**Task to carry out:** Do not include the pictures; repeat the rest of the data exactly.

**Supplied data:**

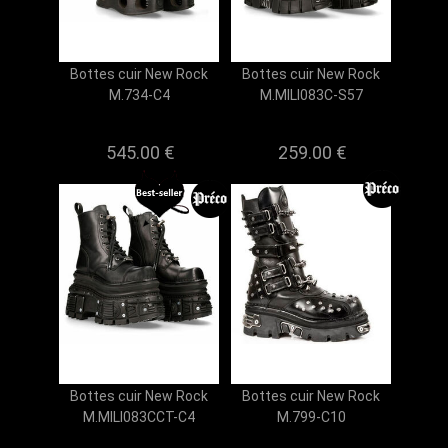
Bottes cuir New Rock
Bottes cuir New Rock
M.734-C4
M.MILI083C-S57
545.00 €
259.00 €
Bottes cuir New Rock
Bottes cuir New Rock
M.MILI083CCT-C4
M.799-C10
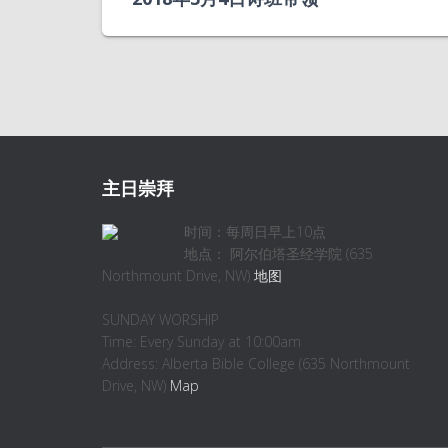
主日崇拜
时间：每周日早上10点
地点： 阿尔伯塔圣经学院 (635
Northmount Drive, NW)
地图
SUNDAY WORSHIP
Time: Every Sunday at 10:00am
Address: Alberta Bible College (635 Northmount
Drive, NW)
Map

**Solution to this task:**
Bottes cuir New Rock
Bottes cuir New Rock
M.734-C4
M.MILI083C-S57
545.00 €
259.00 €
Bottes cuir New Rock
Bottes cuir New Rock
M.MILI083CCT-C4
M.799-C10
主日崇拜
时间：每周日早上10点
地点： 阿尔伯塔圣经学院 (635
Northmount Drive, NW)
地图
SUNDAY WORSHIP
Time: Every Sunday at 10:00am
Address: Alberta Bible College (635 Northmount
Drive, NW)
Map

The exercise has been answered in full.